What the task requires: Rewrite all of these lines as a Markdown table with two columns, No. and Text, giving each line its own numbered row, omitting blank lines and leaving out the pictures.

Records shown:
■ ■ ■ ■ ■ ■ ■

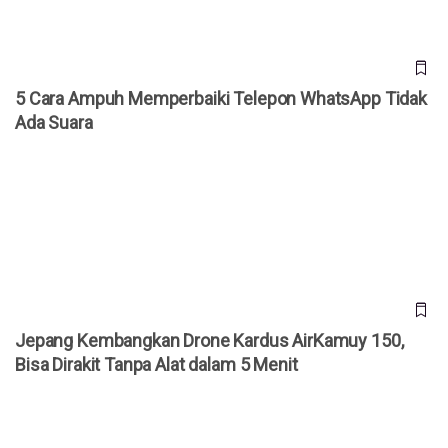
5 Cara Ampuh Memperbaiki Telepon WhatsApp Tidak
Ada Suara
Jepang Kembangkan Drone Kardus AirKamuy 150, Bisa
Dirakit Tanpa Alat dalam 5 Menit
Jepang Kembangkan Drone Kardus AirKamuy 150,
Bisa Dirakit Tanpa Alat dalam 5 Menit
Cara Akses YouTube Premium Gratis Selamanya!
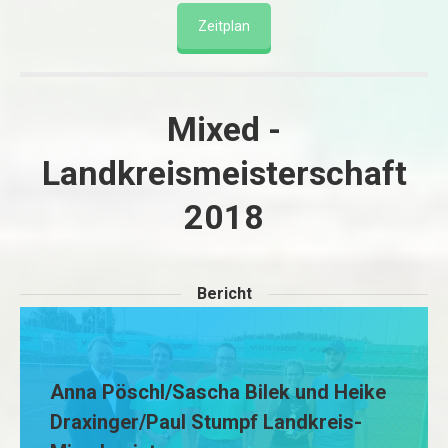
Zeitplan
Mixed -
Landkreismeisterschaft
2018
Bericht
Anna Pöschl/Sascha Bilek und Heike
Draxinger/Paul Stumpf Landkreis-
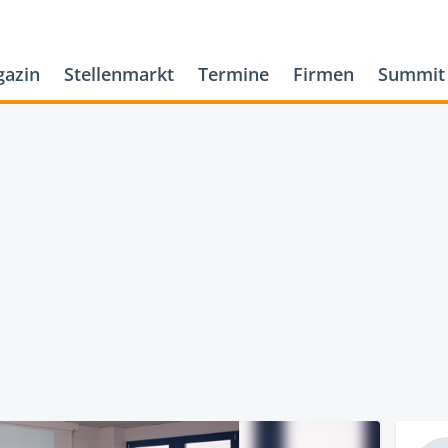
azin
Stellenmarkt
Termine
Firmen
Summit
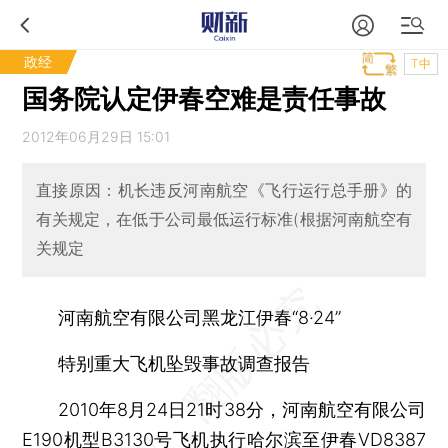
政经
T中
国务院认定伊春空难是责任事故
2012年06月29日 15:01
直接原因：机长违反河南航空《飞行运行总手册》的
有关规定，在低于公司最低运行标准(根据河南航空有
关规定
河南航空有限公司黑龙江伊春“8·24”
特别重大飞机坠毁事故调查报告
2010年8月24日21时38分，河南航空有限公司
E190机型B3130号飞机执行哈尔滨至伊春VD8387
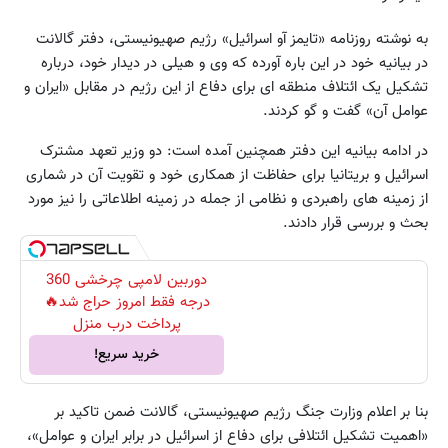
به نوشته روزنامه «تایمز آو اسرائیل» رژیم صهیونیستی، دفتر گالانت
در بیانیه خود در این باره آورده که وی و هیلی در دیدار خود، درباره
تشکیل یک ائتلاف منطقه ای برای دفاع از این رژیم در مقابل «ایران و
عوامل آن» گفت و گو کردند.
در ادامه بیانیه این دفتر همچنین آمده است: دو وزیر تعهد مشترک
اسرائیل و بریتانیا برای حفاظت از همکاری خود و تقویت آن در شماری
از زمینه های راهبردی و نظامی از جمله در زمینه اطلاعاتی را نیز مورد
بحث و بررسی قرار دادند.
دوربین لامپی چرخشی 360
درجه فقط امروز حراج شد🔥
پرداخت درب منزل
خرید سریع!
بنا بر اعلام وزارت جنگ رژیم صهیونیستی، گالانت ضمن تاکید بر
«اهمیت تشکیل ائتلافی برای دفاع از اسرائیل در برابر ایران و عوامل»،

■ ■ ■ ■ ■ ■ ■

Answer box:
| No. | Text |
|---|---|
| 1 | 5 Cara Ampuh Memperbaiki Telepon WhatsApp Tidak |
| 2 | Ada Suara |
| 3 | Jepang Kembangkan Drone Kardus AirKamuy 150, Bisa |
| 4 | Dirakit Tanpa Alat dalam 5 Menit |
| 5 | Jepang Kembangkan Drone Kardus AirKamuy 150, |
| 6 | Bisa Dirakit Tanpa Alat dalam 5 Menit |
| 7 | Cara Akses YouTube Premium Gratis Selamanya! |
| 8 | Zeitplan |
| 9 | Mixed - |
| 10 | Landkreismeisterschaft |
| 11 | 2018 |
| 12 | Bericht |
| 13 | Anna Pöschl/Sascha Bilek und Heike |
| 14 | Draxinger/Paul Stumpf Landkreis- |
| 15 | azin |
| 16 | Stellenmarkt |
| 17 | Termine |
| 18 | Firmen |
| 19 | Summit |
| 20 | 政经 |
| 21 | T中 |
| 22 | 国务院认定伊春空难是责任事故 |
| 23 | 2012年06月29日 15:01 |
| 24 | 直接原因：机长违反河南航空《飞行运行总手册》的 |
| 25 | 有关规定，在低于公司最低运行标准(根据河南航空有 |
| 26 | 关规定 |
| 27 | 河南航空有限公司黑龙江伊春“8·24” |
| 28 | 特别重大飞机坠毁事故调查报告 |
| 29 | 2010年8月24日21时38分，河南航空有限公司 |
| 30 | E190机型B3130号飞机执行哈尔滨至伊春VD8387 |
| 31 | به نوشته روزنامه «تایمز آو اسرائیل» رژیم صهیونیستی، دفتر گالانت |
| 32 | در بیانیه خود در این باره آورده که وی و هیلی در دیدار خود، درباره |
| 33 | تشکیل یک ائتلاف منطقه ای برای دفاع از این رژیم در مقابل «ایران و |
| 34 | عوامل آن» گفت و گو کردند. |
| 35 | در ادامه بیانیه این دفتر همچنین آمده است: دو وزیر تعهد مشترک |
| 36 | اسرائیل و بریتانیا برای حفاظت از همکاری خود و تقویت آن در شماری |
| 37 | از زمینه های راهبردی و نظامی از جمله در زمینه اطلاعاتی را نیز مورد |
| 38 | بحث و بررسی قرار دادند. |
| 39 | دوربین لامپی چرخشی 360 |
| 40 | درجه فقط امروز حراج شد🔥 |
| 41 | پرداخت درب منزل |
| 42 | خرید سریع! |
| 43 | بنا بر اعلام وزارت جنگ رژیم صهیونیستی، گالانت ضمن تاکید بر |
| 44 | «اهمیت تشکیل ائتلافی برای دفاع از اسرائیل در برابر ایران و عوامل»، |